ALC Consulting

March 11, 2009

What is a Contractor, Anyway?

Filed under: Contracting — Anne Cloward @ 11:45 pm

A long time ago, my brother-in-law invited us over to dinner. He didn’t work, and was always coming up with schemes to make money, “the easy way.” (with no real effort on his part). He proceeded to give us a sales pitch into becoming Amway distributors for him. He had it all planned; we would go out and sell soap for him, and he would sit back and watch the money roll in. With no real effort on his part, money would be coming in so fast, all he had to do was count it.

There are people out there who view contracting as an easy way to make money. All you have to do is sign a contract and show up and the money will be there with no real effort on your part.
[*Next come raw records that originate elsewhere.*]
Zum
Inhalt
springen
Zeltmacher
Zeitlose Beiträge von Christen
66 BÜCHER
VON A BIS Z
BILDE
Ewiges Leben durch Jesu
The real world is really quite different.

In the spring of 1998, I was working full time for a hardware manufacturing company writing training documentation for new hires .  I had been working as a tech writer and trainer for six years and had some good experience under my belt. I was approached by a recruiter who wanted to hire me for a year at a lot higher salary than I was making. It was working for a large non-profit whose mission I believed in. So I jumped on the consulting bandwagon. That’s pretty much been my work life since.
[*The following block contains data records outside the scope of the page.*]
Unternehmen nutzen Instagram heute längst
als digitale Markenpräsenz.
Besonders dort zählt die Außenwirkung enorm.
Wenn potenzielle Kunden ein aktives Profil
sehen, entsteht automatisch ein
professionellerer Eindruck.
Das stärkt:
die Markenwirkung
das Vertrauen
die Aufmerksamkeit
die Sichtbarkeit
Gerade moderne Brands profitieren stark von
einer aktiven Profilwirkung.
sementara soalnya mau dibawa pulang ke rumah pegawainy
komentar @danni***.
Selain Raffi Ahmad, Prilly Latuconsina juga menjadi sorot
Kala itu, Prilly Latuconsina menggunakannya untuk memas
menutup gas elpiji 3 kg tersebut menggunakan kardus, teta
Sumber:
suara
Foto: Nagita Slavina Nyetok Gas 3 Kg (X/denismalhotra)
One of the purposes of this blog is to explore the world of contracting and share some of my experiences. If there is a mistake contractors make, I have probably made it in the past few years. I have learned a lot from these oopses and will gladly share my experiences, if it will help anyone learn from them.

Often you will hear of someone who worked for a company for a long time, and then was laid off, only to be rehired as a contractor making much more money. Seems like the company made a big mistake, didn’t they? Why didn’t they just keep the employee on their payroll?

Even though a contractor may be making more, he or she costs the client less money than a full time employee.

Why?

Because they don’t have to pay benefits to that person.

Contractors work under a different set of constraints that may make them more attractive to an employer, but the chief one is that they cost a company less.

Contractors can be let go with a minute’s notice and no severance pay. Contractors don’t cost a company in terms of overhead such as vacations, insurance, and retirement contributions. These costs can really add up. Just ask any of the big 3 automakers.

My definition of a contractor is anyone who works for a client on a temporary basis. My contracts have spanned two weeks to one year. Contractors are often used to perform tasks that no one in the company has the time or expertise to do. I am a technical writer and instructional designer and have found a niche most of the time doing documentation for IT shops.

If the company had someone who could do a job, they would not be hiring contractors.

What is the difference between a contractor and a consultant?

I honestly don’t know.

When I first started as a contractor, I thought that consultants were people who really knew their stuff and had all the answers. Contractors were lower down in the pecking order and had less experience. Lately, the difference between the two titles has blurred. I was stunned when kids fresh out of college on their first job called themselves consultants. 

In my world, contractors know their field well and know how to use their tools. They don’t get the luxury of OJT. They are supposed to hit the ground running. They do not get a three or six month window to learn the ropes. They are supposed to start producing from day one.

Contracting is a good way to go for those of us who have grey hair, grandchildren, life before television and home PCs, and even the Internet, and memories of the Beatles invading America. It’s no secret that many HR people freak at the sight of someone who might look like their parents and who could cost them money in added insurance costs. It may be illegal, but it still goes on. In the world of contracting, age is not an issue. You are valued for what you know and can do, not what you might do in five years.

Contracting is a great way to earn a living if you don’t want to work all year round and plan to take lots of vacations or tend to obligations that keep you from working for a time.

Disclaimer: I have grey hair, grandchildren, did not get a TV until I was 10, or a PC until I was 40, and remember the Beatles, and wore miniskirts the first time around.

Contractors are used in almost all industries, and while some do not even work in the US, I am going to focus mainly on the world that I know, contractors who work in the white collar world and have advanced skills and experience. 

Contractors are generally independent people who are flexible and willing to take on new assignments. they know that their livelihood depends on their being quick on their feet and being able to learn lots of new things in a hurry. They are often  restless risk takers who view a full time permanent job as they would a jail sentence.